_Directions_
Find "carcinoma (low-grade) stained" in the records that follow; print that line and each subsequent line through the last one, verbatim and with nothing added.

——

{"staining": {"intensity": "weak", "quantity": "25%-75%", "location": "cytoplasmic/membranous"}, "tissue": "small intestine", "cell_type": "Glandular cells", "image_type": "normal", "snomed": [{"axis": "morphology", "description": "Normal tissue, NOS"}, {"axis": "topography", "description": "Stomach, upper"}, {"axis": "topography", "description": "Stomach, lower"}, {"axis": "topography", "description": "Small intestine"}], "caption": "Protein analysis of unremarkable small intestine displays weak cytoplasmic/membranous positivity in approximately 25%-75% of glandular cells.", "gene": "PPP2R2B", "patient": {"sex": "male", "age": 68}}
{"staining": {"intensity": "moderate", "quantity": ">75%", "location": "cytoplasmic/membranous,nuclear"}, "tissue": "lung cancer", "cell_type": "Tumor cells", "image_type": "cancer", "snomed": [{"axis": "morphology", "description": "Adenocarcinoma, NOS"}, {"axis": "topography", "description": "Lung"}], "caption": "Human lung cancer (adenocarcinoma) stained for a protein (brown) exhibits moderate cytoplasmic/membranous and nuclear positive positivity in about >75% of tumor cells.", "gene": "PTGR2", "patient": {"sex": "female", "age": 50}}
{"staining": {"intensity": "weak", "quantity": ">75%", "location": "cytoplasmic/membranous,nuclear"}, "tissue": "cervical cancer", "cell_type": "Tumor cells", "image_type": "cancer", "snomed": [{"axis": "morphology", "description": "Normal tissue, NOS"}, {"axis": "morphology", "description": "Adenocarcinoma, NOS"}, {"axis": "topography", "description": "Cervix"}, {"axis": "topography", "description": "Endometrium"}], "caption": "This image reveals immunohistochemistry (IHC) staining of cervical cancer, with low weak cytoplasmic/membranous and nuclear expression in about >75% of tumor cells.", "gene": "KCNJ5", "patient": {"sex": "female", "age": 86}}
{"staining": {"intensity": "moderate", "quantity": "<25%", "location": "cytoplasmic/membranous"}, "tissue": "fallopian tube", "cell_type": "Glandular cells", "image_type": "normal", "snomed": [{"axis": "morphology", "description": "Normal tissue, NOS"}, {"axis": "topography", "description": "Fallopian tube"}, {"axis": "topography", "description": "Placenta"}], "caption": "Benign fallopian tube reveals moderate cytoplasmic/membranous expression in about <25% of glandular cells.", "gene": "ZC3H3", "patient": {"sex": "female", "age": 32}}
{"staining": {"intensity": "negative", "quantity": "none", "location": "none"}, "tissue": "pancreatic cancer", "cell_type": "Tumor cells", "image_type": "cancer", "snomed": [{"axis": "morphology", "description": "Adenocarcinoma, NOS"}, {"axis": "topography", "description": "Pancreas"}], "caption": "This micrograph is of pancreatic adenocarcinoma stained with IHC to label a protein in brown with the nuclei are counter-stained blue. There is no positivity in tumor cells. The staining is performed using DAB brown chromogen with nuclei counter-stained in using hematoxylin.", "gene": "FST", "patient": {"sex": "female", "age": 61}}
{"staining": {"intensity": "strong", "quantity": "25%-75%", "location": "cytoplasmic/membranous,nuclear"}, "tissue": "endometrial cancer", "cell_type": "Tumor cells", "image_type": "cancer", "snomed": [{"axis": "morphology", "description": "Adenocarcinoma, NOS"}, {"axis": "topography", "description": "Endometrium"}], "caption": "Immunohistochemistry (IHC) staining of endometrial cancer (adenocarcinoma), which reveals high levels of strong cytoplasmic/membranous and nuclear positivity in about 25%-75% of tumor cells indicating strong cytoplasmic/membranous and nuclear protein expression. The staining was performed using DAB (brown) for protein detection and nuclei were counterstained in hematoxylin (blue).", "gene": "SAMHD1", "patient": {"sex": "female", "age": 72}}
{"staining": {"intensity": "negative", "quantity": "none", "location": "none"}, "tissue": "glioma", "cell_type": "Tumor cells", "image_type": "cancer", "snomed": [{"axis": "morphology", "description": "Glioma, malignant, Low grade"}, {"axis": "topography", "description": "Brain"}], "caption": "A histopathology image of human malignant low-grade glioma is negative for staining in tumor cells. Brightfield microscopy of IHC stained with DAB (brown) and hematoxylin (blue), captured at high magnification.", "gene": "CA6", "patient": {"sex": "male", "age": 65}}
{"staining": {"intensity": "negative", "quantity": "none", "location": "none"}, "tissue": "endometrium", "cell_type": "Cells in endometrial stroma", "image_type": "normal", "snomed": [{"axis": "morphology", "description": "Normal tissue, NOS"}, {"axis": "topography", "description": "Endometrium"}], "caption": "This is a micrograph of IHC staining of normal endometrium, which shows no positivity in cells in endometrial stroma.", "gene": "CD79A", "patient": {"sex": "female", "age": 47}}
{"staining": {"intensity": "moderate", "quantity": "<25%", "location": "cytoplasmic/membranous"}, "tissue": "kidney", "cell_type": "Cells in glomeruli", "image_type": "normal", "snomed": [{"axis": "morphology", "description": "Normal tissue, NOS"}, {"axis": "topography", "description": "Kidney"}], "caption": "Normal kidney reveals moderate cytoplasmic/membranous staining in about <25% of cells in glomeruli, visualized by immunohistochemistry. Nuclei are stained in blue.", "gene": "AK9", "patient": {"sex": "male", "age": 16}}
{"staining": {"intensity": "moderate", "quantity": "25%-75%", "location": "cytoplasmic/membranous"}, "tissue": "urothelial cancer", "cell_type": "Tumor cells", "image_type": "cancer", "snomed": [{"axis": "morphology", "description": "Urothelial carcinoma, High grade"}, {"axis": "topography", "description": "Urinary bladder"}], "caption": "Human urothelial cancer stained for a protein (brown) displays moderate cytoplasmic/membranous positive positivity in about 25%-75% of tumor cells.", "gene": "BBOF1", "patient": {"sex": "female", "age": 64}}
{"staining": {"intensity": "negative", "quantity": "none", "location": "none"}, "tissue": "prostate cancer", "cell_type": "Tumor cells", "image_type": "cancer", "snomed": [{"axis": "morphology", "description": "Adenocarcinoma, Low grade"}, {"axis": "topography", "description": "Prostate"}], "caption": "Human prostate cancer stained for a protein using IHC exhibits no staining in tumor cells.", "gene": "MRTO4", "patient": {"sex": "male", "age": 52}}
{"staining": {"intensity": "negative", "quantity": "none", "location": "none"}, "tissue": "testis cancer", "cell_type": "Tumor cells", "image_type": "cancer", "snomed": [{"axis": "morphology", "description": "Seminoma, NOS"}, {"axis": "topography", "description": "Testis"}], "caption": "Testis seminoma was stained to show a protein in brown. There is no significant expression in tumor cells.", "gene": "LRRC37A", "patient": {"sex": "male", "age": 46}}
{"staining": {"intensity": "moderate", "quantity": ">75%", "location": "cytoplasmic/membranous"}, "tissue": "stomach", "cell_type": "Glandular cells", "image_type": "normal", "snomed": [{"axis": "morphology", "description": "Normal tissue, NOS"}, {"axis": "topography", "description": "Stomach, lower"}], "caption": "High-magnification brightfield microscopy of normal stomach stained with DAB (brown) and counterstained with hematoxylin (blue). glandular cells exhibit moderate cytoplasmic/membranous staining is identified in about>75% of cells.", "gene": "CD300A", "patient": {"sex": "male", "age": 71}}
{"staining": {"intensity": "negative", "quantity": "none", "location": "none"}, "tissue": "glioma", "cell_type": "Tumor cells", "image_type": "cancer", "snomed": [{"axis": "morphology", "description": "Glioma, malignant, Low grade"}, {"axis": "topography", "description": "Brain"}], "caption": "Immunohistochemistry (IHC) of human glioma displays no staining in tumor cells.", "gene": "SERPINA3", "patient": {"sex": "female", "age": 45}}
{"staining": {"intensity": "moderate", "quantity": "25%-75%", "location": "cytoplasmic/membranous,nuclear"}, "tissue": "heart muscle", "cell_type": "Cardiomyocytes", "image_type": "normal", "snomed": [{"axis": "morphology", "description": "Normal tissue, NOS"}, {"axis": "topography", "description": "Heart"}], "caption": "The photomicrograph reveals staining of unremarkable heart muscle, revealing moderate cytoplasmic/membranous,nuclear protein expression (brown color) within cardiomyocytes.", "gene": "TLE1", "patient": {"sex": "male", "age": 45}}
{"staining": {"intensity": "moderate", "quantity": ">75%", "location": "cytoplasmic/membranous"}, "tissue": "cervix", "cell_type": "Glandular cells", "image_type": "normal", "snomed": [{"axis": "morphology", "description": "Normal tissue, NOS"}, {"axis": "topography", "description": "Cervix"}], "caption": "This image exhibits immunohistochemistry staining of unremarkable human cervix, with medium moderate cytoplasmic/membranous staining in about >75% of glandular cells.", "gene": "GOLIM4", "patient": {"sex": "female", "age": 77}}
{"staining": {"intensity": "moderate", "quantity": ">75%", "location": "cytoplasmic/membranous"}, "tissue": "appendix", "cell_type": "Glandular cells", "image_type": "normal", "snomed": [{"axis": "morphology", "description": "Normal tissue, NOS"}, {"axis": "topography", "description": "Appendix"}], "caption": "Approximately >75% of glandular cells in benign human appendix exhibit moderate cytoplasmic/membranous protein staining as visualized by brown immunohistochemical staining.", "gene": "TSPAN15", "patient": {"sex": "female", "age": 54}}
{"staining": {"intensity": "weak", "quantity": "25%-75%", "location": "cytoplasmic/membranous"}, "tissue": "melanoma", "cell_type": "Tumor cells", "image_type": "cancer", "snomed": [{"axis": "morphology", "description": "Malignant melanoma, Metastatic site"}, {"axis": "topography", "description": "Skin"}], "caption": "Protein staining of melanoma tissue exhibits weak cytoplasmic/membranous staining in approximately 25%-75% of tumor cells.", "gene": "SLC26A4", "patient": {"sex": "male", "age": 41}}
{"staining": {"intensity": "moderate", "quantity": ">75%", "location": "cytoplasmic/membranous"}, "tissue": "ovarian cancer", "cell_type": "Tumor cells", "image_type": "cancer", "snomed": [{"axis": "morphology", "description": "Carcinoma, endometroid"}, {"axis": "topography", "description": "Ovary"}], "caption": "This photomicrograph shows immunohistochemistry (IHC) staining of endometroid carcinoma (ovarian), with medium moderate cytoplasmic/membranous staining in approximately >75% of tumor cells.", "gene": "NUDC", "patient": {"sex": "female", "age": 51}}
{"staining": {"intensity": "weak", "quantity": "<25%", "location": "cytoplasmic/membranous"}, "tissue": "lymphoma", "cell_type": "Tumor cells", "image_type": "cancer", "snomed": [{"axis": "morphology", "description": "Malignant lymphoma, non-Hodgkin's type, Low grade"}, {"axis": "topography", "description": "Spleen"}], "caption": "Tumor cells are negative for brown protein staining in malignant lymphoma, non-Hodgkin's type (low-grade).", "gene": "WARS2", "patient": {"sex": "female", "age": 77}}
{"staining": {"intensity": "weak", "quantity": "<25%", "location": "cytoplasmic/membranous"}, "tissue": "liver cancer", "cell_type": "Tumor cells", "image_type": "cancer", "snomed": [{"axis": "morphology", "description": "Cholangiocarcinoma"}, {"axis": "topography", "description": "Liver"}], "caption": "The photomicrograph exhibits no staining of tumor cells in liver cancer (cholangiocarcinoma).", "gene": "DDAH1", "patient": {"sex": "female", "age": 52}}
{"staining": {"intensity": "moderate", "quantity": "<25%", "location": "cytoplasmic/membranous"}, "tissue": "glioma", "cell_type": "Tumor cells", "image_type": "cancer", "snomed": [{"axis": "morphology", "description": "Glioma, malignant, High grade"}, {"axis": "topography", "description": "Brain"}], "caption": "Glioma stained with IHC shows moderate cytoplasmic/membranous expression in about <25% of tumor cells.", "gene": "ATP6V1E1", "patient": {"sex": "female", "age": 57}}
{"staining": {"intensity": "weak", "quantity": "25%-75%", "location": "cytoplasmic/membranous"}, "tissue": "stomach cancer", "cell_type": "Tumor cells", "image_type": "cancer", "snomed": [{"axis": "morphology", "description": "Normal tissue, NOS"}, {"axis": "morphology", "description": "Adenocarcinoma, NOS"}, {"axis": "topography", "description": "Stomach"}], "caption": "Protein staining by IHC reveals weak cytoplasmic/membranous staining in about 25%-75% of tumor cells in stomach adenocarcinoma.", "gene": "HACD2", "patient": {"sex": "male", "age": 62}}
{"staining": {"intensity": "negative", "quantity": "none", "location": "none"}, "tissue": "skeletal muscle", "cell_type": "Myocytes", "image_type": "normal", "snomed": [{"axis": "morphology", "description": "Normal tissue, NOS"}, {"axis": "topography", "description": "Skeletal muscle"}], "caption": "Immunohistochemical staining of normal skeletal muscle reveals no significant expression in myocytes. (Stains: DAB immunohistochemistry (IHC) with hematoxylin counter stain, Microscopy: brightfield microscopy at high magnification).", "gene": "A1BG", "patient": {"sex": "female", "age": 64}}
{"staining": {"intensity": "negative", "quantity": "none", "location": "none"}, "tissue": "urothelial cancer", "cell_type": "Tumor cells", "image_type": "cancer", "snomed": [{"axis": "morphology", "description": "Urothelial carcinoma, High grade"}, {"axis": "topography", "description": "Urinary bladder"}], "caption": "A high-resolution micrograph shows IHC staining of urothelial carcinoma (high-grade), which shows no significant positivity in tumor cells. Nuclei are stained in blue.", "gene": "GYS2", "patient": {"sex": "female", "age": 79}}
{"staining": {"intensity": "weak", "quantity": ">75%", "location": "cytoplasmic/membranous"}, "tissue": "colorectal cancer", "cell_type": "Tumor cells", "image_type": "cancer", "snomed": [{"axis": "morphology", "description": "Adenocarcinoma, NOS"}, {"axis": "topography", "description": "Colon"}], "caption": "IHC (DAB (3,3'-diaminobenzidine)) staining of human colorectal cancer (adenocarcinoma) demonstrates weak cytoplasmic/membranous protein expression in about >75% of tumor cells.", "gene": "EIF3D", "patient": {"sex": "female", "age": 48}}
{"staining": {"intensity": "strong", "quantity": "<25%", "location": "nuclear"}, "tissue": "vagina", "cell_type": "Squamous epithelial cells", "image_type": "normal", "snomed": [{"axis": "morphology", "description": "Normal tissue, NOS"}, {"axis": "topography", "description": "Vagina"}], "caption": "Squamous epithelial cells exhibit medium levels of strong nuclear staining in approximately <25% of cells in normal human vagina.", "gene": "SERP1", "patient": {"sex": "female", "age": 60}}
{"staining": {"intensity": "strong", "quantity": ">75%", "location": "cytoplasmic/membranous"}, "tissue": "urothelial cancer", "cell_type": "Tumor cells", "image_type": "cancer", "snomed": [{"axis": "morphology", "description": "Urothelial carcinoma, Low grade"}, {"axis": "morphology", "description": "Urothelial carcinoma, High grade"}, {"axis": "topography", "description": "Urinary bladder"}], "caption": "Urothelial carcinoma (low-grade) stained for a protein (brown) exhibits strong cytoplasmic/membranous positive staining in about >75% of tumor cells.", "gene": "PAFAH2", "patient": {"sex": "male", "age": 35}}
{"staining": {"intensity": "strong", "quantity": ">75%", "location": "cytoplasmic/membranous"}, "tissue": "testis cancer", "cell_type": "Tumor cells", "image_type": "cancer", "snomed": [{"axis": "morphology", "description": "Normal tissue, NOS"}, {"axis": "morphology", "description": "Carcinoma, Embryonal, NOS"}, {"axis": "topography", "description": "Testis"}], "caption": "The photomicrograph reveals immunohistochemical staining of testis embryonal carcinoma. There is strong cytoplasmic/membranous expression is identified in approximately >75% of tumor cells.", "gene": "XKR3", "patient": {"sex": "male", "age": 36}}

——

_Expected output_
{"staining": {"intensity": "strong", "quantity": ">75%", "location": "cytoplasmic/membranous"}, "tissue": "urothelial cancer", "cell_type": "Tumor cells", "image_type": "cancer", "snomed": [{"axis": "morphology", "description": "Urothelial carcinoma, Low grade"}, {"axis": "morphology", "description": "Urothelial carcinoma, High grade"}, {"axis": "topography", "description": "Urinary bladder"}], "caption": "Urothelial carcinoma (low-grade) stained for a protein (brown) exhibits strong cytoplasmic/membranous positive staining in about >75% of tumor cells.", "gene": "PAFAH2", "patient": {"sex": "male", "age": 35}}
{"staining": {"intensity": "strong", "quantity": ">75%", "location": "cytoplasmic/membranous"}, "tissue": "testis cancer", "cell_type": "Tumor cells", "image_type": "cancer", "snomed": [{"axis": "morphology", "description": "Normal tissue, NOS"}, {"axis": "morphology", "description": "Carcinoma, Embryonal, NOS"}, {"axis": "topography", "description": "Testis"}], "caption": "The photomicrograph reveals immunohistochemical staining of testis embryonal carcinoma. There is strong cytoplasmic/membranous expression is identified in approximately >75% of tumor cells.", "gene": "XKR3", "patient": {"sex": "male", "age": 36}}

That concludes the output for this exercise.